けれど無残な伐採地を目にするよりは何も見えなくてよかったかも知れない。道志側の斜面は植林が多いが、西側斜面にはブナやモミの大木が見られるようになり、期待がふくらむ。一帯はモミ、ツガ、ブナやミズナラの混合林となっている。尾根道のあちこちでモミとブナの大木が狭い空間に並存し、枝を絡ませながら互いに高さを競い合うかのように力強く天空に伸びている姿がとても印象的だ。

前ノ岳あたりからはブナの大木だけでなく、百年単位の樹齢を感じさせる古色蒼然とした巨木があらわれる。丹沢では見られない巨木に驚くとともに、うれしい発見だ。緑色の苔と雪の白さが相まって、威厳のある雰囲気を醸し出している。再び平凡な樹林にもどり、カラマツの植林帯となるが、1600mで傾斜が緩み、尾根が雪原台地のように広がるところに出て、思わず歓声とともに息を呑む。
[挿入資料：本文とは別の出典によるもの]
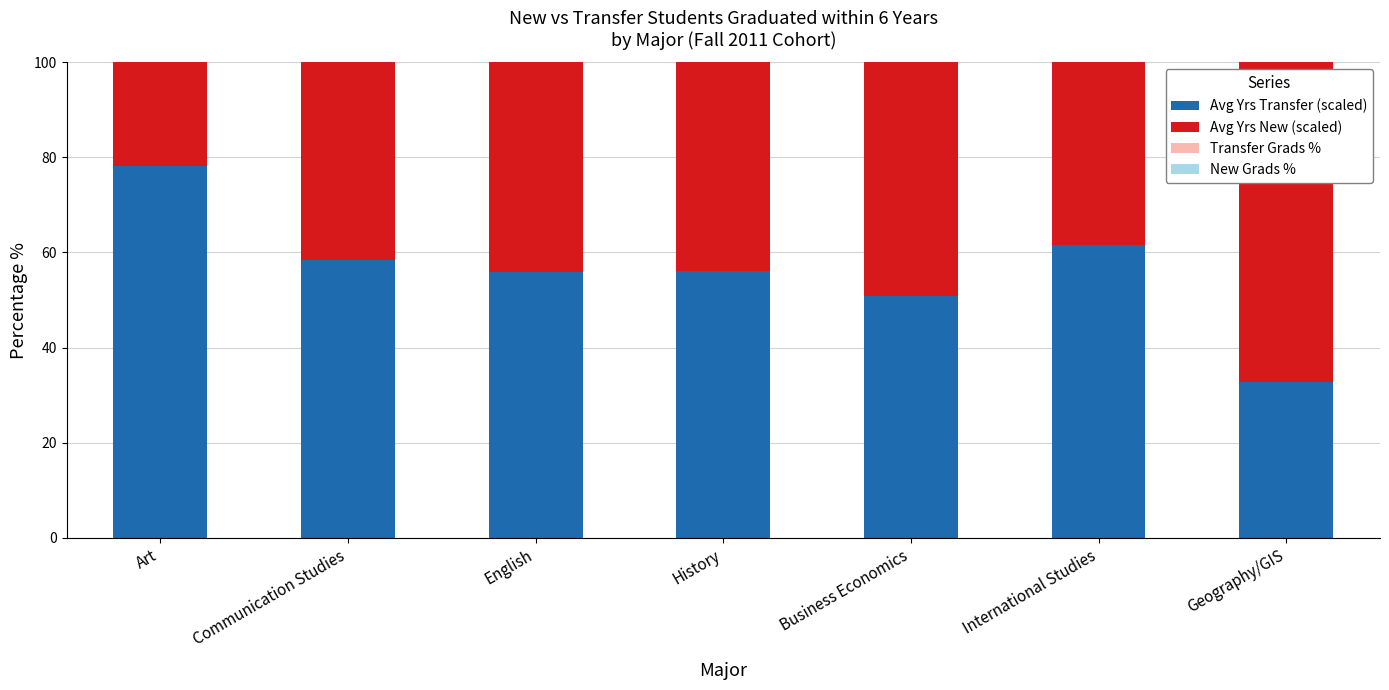

Is it true that Avg Yrs New (scaled) equals 81.2 at International Studies?

True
視界が開け、穏やかに広がる雪の台地にブナやモミの巨木がそれぞれの領域を主張するように点在している姿は感動的だった。冬は見通しが利くので、斜面の奥まで巨木の存在が確認できる。狭い尾根では競い合っているように見えたが、ここではみなゆったりと平和的に共存しているように見える。
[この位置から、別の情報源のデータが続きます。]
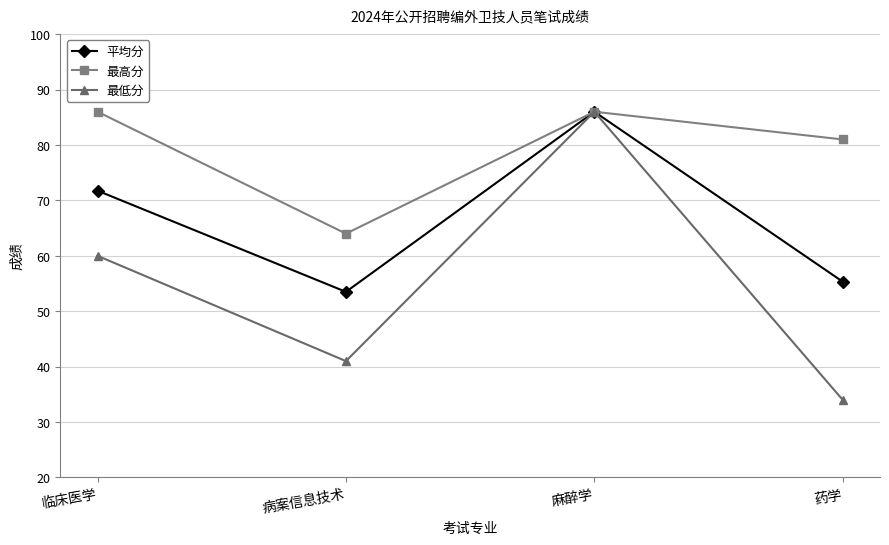

Where is the first local maximum for 最低分?

麻醉学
しばらくは夢見心地で一本ずつに近づき、スキンシップを楽しむ。二人で手を広げても抱えきれない胴周り。太さが4mを越える巨木も何本か確認できた。よくぞ伐採を逃れて生き延びてくれたものだと、畏敬の念さえ湧いてくる。

先行していた二人パーティとすれ違い、さらに少しの緩やかな登りで樹林に囲まれた平坦な山頂へ。急に世俗的となり、いろいろな標識が目に付く。省略・・・。真ん中には真新しいベンチと椅子が雪をかぶったままだ。彼らは休まなかったのかな。雪をかき分け、さあ昼食の準備。最近の定番になっている具沢山のラーメンを作っていると、ようやく太陽があらわれ、あたりを暖かく照らし始めた。
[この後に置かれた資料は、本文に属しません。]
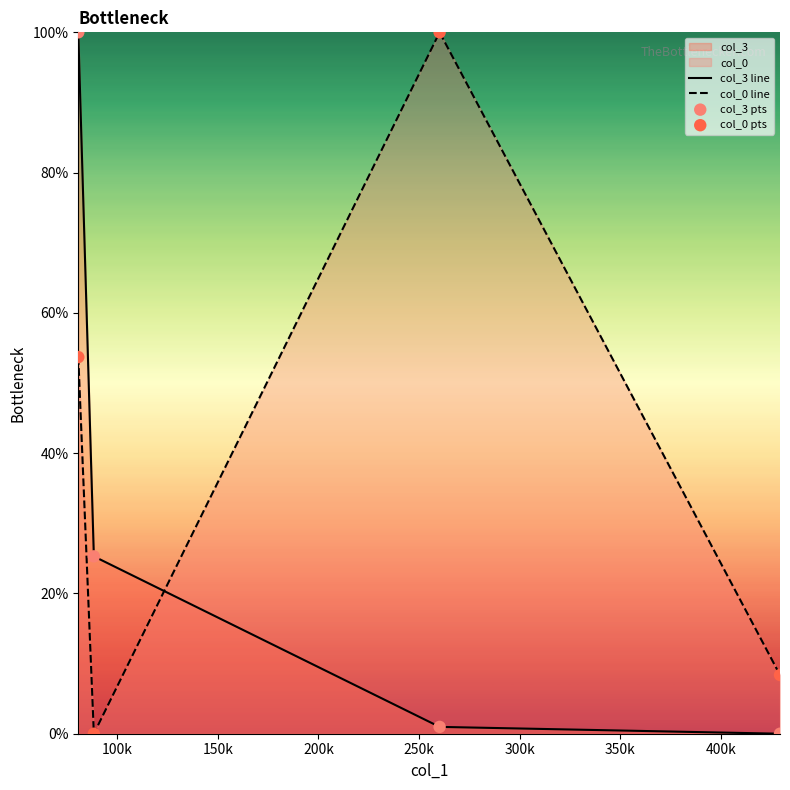

Which series has the largest total across all categories?

col_0 line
食後はザックをおいて反対側の峰宮跡方面の尾根を散歩に行ってみる。北面のせいかさらに雪深く、太陽の光で樹氷のかけらが容赦なく降り注ぐ。同じようにブナの大木が点在していることを確認し、さらに下って尾根が細く平凡になったところで引き返した。

こんなにのんびりしていてもまだ1時過ぎ。あとは来た道を戻るだけだが、またあの巨木の広場を通ることができてうれしい。道志の山にこのように原始の姿が残されていたことを知ったのは大収穫だった。今では自然保全林に指定されているが、これからも力強くあり続けることを願わずにいられない。今度は新緑の姿を見てみたいし、紅葉の時もきっとすてきだろうと期待を胸に抱きつつ山を下った。